▸ CONSIGNES:
**A.** Pour chacune des affirmations ci-dessous, dites si l'extrait sur l'obligation de résidence la confirme. Répondez par oui ou non et citez les mots décisifs de l'extrait. (i) La demandeure étudie à temps partiel. (ii) La demandeure s'est rendue à New York pour y suivre des cours de danse. (iii) Le juge a retenu la norme de la décision correcte.
**B.** Reprenez l'extrait sur l'obligation de résidence à la suite de sa dernière phrase et poursuivez-en la rédaction.

▸ EXTRAIT SOURCE:
··········

Compte tenu des éléments qui précèdent, selon la prépondérance des probabilités, après une appréciation minutieuse du témoignage de la demandeure et un examen des renseignements et des éléments de preuve qui ont été mis à ma disposition et de l’information conjointe obtenue durant l’entrevue avec la mère de la demandeure (KHADIJEH NEZAM-MAFI – dossier no 3906070), je suis convaincu que la demandeure a établi la résidence au Canada et s’est conformée aux dispositions de la Loi sur la citoyenneté.

[16]           Les éléments qui précédaient étaient énumérés de la façon suivante :

  • La demandeure est étudiante à plein temps.
  • Elle a présenté une demande en même temps que d’autres membres de sa famille, mais sa demande lui a été retournée parce qu’il manquait certains documents. Lorsqu’elle a déposé sa nouvelle demande, les autres membres de sa famille étaient déjà inscrits pour les tests.
  • La raison pour laquelle elle a moins de jours de présence physique au Canada que les autres membres de sa famille est liée au retard de sa demande. Elle est allée à New York pour suivre des cours de danse immédiatement après la demande initiale, mais elle a dû faire une autre demande.

II.                La question en litige et la norme de contrôle applicable

[17]           La seule question à trancher en l’espèce est de savoir si les décisions du juge de la citoyenneté dans ces trois cas justifient l’intervention de la Cour. Pour répondre à cette question, j’ai appliqué la norme de la décision raisonnable, qui est la norme de contrôle applicable aux appels en matière de citoyenneté intéressant l’obligation de résidence (Saad c Canada (Citoyenneté et Immigration), 2013 CF 570, 433 FTR 174, au paragraphe 18, et voir également Canada (Citoyenneté et Immigration) c Rahman, 2013 CF 1274, au paragraphe 13; Balta c Canada (Citoyenneté et Immigration), 2011 CF 1509, 403 FTR 134, au paragraphe 5; Canada (Citoyenneté et Immigration) c Baron, 2011 CF 480, 388 FTR 261, au paragraphe 9; Canada (Citoyenneté et Immigration) c Diallo, 2012 CF 1537, 424 FTR 156, au paragraphe 13; Huang c Canada (Citoyenneté et Immigration) 2013 CF 576, aux paragraphes 24 à 26).

··········

▸ DONNÉES ENREGISTRÉES:
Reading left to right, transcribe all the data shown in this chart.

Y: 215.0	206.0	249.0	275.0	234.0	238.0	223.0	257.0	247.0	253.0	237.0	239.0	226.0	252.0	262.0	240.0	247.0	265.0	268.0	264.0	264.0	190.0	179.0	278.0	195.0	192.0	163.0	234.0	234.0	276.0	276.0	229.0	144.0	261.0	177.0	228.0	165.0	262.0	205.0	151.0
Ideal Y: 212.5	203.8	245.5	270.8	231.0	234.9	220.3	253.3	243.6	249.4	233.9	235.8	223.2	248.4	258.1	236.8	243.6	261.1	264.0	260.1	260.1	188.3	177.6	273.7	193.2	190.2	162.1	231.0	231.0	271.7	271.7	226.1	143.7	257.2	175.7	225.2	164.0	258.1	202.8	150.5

··········

▸ RÉPONSES ATTENDUES:
**A.**
(i) Non : « La demandeure est étudiante à plein temps. »
(ii) Oui : « Elle est allée à New York pour suivre des cours de danse immédiatement après la demande initiale »
(iii) Non : « j’ai appliqué la norme de la décision raisonnable »

**B.**
[18]           Il est bien établi que la norme du caractère raisonnable exige non seulement que la décision en cause fasse partie des issues possibles acceptables pouvant se justifier au regard des faits et du droit, mais aussi qu’elle tienne à la justification de la décision, à la transparence et l’intelligibilité du processus décisionnel (Dunsmuir c Nouveau‑Brunswick, 2008 CSC 9, au paragraphe 47, [2008] 1 RCS 190, au paragraphe 47).

III.             Analyse

[19]           Si l’on se fie à la jurisprudence de la Cour, le juge de la citoyenneté peut appliquer trois critères différents pour analyser l’obligation de résidence prévue par la Loi dans chaque cas donné (Sinanan c Canada (Citoyenneté et Immigration), 2011 CF 1347, aux paragraphes 6 à 8; Huang, précitée, aux paragraphes 17 et 18).

[20]           Le premier critère se fonde sur le compte strict de jours de présence physique au Canada, qui doivent totaliser 1 095 jours pour les quatre années précédant la demande. Il est souvent appelé critère quantitatif ou critère de la décision Pourghasemi (Re Pourghasemi (CFPI) [1993] 62 FTR 122, [1993] ACF no 232 (QL)).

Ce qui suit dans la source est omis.